Pierre Leroux and Gérard Viennot, working in Montréal and Bordeaux respectively, published "Résolution combinatoire des systèmes d'équations différentielles, II: Calcul intégral combinatoire" in Annales des sciences mathématiques du Québec.

They develop combinatorial integral calculus for L-species: structure species defined on linearly ordered sets. Working with linear orders lets you define integration by "fixing the position of the minimal element," which combinatorially realizes division. They even pre-empt the interpretation of differentiation as poking a hole!

$F-structures, F'-structures, and \int F-structures$

They establish, bijectively:

$\int x^n = \frac{x^{n+1}}{n+1}$ → "connected lists" (lists whose first element is minimal)
$\int \frac{1}{1-x} = \ln\left(\frac{1}{1-x}\right)$ → the relationship between lists and cyclic permutations
$\int e^x = e^x - 1$
Integration by parts
Change of variables (chain rule for integrals)
Taylor's theorem with integral remainder
The convolution theorem for Laplace transforms

They even have the concept of a "hole" depicted in their diagrams (Figure 2.1 shows $F$ -structures, $F'$ -structures, and $\int F$ -structures side by side).

The Punchline

The $\partial$ -for-data paper's related work section mentions:

Ehrhard and Regnier's differential lambda calculus (2003)
Fiore, Plotkin, and Turi's δ operator (1999)
Rajan's 1993 adjoint characterization
Joyal's 1986 species paper
Hasegawa's 2002 work on analytic functors

No Leroux-Viennot. The French paper predates all of the "related work" except Joyal, and it covers more ground: not just differentiation but integration, with complete bijective proofs of the fundamental theorems of calculus lifted to data structures.

To be fair: the paper is in French, published in a regional Canadian journal, and concerns L-species (linearly ordered) rather than B-species (Joyal's original unordered setting).

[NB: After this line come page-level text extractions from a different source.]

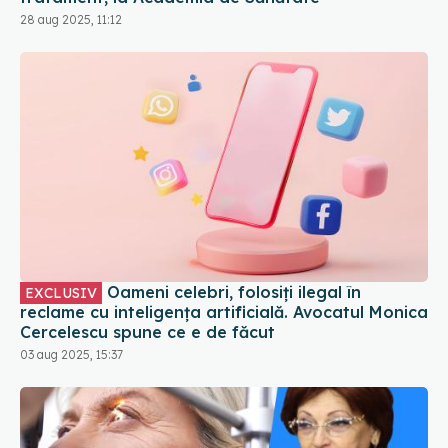
28 aug 2025, 11:12
Oameni celebri, folosiți ilegal în
EXCLUSIV
reclame cu inteligența artificială. Avocatul Monica
Cercelescu spune ce e de făcut
03 aug 2025, 15:37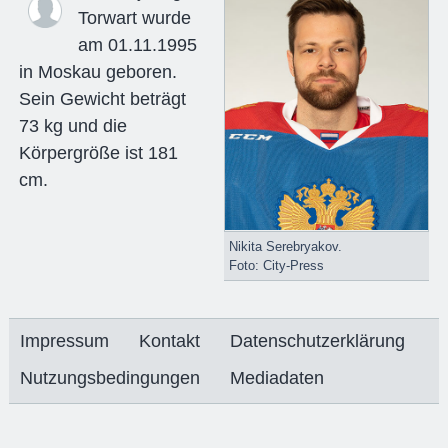
Torwart wurde
am 01.11.1995
in Moskau geboren.
Sein Gewicht beträgt
73 kg und die
Körpergröße ist 181
cm.
Nikita Serebryakov.
Foto: City-Press
Impressum
Kontakt
Datenschutzerklärung
Nutzungsbedingungen
Mediadaten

The containers framework is genuinely different in important ways. But the core insight that calculus operations have combinatorial meaning for data structures was there in 1988, waiting to be found.

What's Still Open

Leroux and Viennot's framework handles integration cleanly because linear orders give you a canonical "minimal element" to anchor things. The containers framework doesn't assume decidable equality on positions, which makes some constructions cleaner but blocks others.

The question that started this chase, "what's the integral of cyclic lists?", remains interesting. The coefficients $1/(n(n-1))$ seem to say "you can only talk about dimension-2 data and up," which has groupoid vibes. Leroux and Viennot's ordered setting might offer tools that pure species theory lacks.

And of course, the always tantalising prospect: what can one do with integral calculus over datatypes?